In a newspaper interview in July, Jean-Pierre Garnier, the chief executive of the multinational pharmaceutical company GlaxoSmithKline, said his British employees were being "terrorized" by the militant animal welfare groups.
I can guarantee Mr. Garnier didn't refer to the AR thugs as being "a militant animal welfare group ..."
"I take it very personally," he told The Daily Telegraph, adding that several unnamed companies looking to invest had decided against Britain because of the intensity of the animal welfare campaigns.
[ . . . ]
The attacks can also be personal. The managing director of the Huntingdon lab, Brian Cass, was beaten by men with baseball bats, and the cars and homes of company employees have been vandalized in attacks linked to animal welfare advocates.
(All emphases added)
It's vitally important that we distinguish between "Animal Rights" groups and "Animal Welfare" groups. The animal rights people, of course, like to blur the distinction between their goals and those of the welfarists because it gives them (the AR crowd) an air of legitimacy, which masks their real intentions. (The situation is complicated enough, given that the two groups share some of the same prohibitions: both groups oppose torching an animal, for example).
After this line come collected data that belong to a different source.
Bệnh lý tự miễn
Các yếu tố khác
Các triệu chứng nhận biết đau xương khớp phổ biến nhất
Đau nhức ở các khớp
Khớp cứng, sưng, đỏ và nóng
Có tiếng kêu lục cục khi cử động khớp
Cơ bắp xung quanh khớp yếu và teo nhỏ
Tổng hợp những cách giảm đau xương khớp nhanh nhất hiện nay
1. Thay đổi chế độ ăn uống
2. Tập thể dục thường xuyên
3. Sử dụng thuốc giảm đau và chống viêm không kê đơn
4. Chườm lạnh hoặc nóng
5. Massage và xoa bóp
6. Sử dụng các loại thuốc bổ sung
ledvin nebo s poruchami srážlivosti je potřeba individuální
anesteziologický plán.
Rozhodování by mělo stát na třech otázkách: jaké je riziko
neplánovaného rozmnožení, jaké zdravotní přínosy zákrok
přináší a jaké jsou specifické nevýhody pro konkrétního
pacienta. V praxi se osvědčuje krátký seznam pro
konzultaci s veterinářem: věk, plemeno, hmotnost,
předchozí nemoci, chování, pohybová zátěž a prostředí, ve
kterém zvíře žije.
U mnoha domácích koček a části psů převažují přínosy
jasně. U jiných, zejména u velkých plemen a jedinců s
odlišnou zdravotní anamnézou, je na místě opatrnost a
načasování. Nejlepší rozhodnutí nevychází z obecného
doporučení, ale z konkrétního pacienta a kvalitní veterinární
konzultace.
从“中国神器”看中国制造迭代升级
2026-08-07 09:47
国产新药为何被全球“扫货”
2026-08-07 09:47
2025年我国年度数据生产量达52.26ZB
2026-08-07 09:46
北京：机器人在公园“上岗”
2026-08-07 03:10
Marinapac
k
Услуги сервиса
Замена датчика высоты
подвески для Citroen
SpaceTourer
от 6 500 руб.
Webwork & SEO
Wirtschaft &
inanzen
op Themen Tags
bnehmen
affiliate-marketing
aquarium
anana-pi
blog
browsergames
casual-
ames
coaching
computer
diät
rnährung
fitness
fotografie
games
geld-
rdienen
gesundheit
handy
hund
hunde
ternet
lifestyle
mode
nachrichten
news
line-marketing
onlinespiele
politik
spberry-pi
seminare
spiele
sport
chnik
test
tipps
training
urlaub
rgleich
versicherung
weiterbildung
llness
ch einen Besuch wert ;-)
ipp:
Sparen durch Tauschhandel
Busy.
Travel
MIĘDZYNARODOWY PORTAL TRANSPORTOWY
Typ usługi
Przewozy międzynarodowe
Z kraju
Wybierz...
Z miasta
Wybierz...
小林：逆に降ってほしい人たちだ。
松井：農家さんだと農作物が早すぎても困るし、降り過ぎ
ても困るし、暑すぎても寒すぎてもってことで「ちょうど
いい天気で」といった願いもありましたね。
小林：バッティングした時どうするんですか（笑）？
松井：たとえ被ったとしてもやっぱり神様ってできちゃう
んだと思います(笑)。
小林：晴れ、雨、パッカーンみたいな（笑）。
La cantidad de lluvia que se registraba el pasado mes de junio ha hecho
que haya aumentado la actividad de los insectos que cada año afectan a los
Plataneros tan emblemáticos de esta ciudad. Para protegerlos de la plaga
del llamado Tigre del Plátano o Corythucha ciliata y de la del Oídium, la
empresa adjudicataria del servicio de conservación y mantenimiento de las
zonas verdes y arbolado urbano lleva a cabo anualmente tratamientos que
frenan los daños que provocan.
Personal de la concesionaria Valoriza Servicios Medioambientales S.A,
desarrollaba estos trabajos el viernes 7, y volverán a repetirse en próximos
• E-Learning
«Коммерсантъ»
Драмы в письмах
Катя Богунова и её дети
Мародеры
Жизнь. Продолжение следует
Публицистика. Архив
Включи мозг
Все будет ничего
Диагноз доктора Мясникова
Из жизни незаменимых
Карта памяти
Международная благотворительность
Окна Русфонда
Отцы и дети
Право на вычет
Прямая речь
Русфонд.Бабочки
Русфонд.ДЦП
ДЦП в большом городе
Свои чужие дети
For those who are unclear about the AR/AW distinction, my rule of thumb is this: Animal Rights people believe that animals have an intrinsic natural right not to be controlled in any way by humans. So - if you wouldn't do it to a human being, you shouldn't do it to an animal. So - animals are not to be kept as pets, eaten, caged, kept in zoos, ridden, killed for sport, used in research, hunted, made fun of, raced, bought, altered (tail and ears cut are forbidden), walked on a leash, or bred for characteristics that humans think desirable. Any person who engages in any of these practices is fair game for being branded an animal abuser, torturer, or murderer by the AR crowd.
For some unstated - or unstatable - reason, Animal Rights people are strong advocates of spaying and neutering dogs and cats. I am mystified why this practice doesn't qualify as a violation of an animal's right to enjoy the act of sex and his/her right to reproduce. I don't understand why AR's don't consider spaying and neutering an unnecessary surgery that places an animal's life at risk and is frivolously undertaken for the convenience of human beings, and why, because of it's mood- and behavior-altering sequelae, it isn't condemned outright as psychological abuse. Go figure ... lopping off testicles is okay, snipping ears is not ...
Animal welfare is much different. Spaying and neutering are consistent with the welfarist position, as are all the practices enumerated above that the AR people find abhorrent.
I've written about the distinction between AR vs AW before, but the Alvarez article reminds me that the subject needs to be revisited, if for no other reason than writing corrective letters to our local papers.